Give back, word for word, only the lines from the one containing "FIGURE 8 | Identi" to the end of the listing below.
Top of Task input
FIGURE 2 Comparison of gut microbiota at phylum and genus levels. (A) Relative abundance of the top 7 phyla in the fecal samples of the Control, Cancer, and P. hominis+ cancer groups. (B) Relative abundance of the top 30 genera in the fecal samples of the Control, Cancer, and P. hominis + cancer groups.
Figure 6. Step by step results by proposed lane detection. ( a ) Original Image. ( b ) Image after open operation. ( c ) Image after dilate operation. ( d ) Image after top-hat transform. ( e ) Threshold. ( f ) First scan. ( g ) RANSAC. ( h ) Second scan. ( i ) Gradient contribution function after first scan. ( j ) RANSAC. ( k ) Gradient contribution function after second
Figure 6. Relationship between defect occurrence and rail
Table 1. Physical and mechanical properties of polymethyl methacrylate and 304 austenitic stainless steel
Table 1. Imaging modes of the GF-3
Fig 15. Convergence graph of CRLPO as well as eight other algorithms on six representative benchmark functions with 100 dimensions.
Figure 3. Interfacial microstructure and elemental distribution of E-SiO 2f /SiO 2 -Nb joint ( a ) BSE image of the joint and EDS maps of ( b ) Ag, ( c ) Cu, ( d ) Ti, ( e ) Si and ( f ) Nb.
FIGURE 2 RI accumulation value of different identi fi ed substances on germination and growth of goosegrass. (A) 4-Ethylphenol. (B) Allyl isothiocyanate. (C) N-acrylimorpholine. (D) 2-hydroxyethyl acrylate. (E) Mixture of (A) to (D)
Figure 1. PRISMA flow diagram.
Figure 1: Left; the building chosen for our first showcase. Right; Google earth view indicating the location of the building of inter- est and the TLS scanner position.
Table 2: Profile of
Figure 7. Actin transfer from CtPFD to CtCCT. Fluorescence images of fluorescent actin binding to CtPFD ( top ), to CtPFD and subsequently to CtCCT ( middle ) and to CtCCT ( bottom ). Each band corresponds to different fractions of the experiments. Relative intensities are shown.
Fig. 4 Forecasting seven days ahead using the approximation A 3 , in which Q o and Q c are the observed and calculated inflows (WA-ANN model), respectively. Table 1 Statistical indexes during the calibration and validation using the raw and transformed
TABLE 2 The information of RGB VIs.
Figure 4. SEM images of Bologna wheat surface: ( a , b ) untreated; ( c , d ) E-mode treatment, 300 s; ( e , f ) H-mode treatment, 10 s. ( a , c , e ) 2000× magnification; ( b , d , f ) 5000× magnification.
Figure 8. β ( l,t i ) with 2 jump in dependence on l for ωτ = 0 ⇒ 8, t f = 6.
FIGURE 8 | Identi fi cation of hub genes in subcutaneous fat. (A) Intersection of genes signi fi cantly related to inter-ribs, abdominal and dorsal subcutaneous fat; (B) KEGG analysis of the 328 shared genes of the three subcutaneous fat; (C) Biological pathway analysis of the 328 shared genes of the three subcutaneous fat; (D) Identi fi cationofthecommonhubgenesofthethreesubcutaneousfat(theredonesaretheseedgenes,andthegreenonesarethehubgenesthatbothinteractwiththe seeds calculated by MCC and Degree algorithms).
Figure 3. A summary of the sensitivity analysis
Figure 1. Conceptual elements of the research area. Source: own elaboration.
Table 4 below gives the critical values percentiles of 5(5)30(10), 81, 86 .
Bottom of Task input
Your solution:
FIGURE 8 | Identi fi cation of hub genes in subcutaneous fat. (A) Intersection of genes signi fi cantly related to inter-ribs, abdominal and dorsal subcutaneous fat; (B) KEGG analysis of the 328 shared genes of the three subcutaneous fat; (C) Biological pathway analysis of the 328 shared genes of the three subcutaneous fat; (D) Identi fi cationofthecommonhubgenesofthethreesubcutaneousfat(theredonesaretheseedgenes,andthegreenonesarethehubgenesthatbothinteractwiththe seeds calculated by MCC and Degree algorithms).
Figure 3. A summary of the sensitivity analysis
Figure 1. Conceptual elements of the research area. Source: own elaboration.
Table 4 below gives the critical values percentiles of 5(5)30(10), 81, 86 .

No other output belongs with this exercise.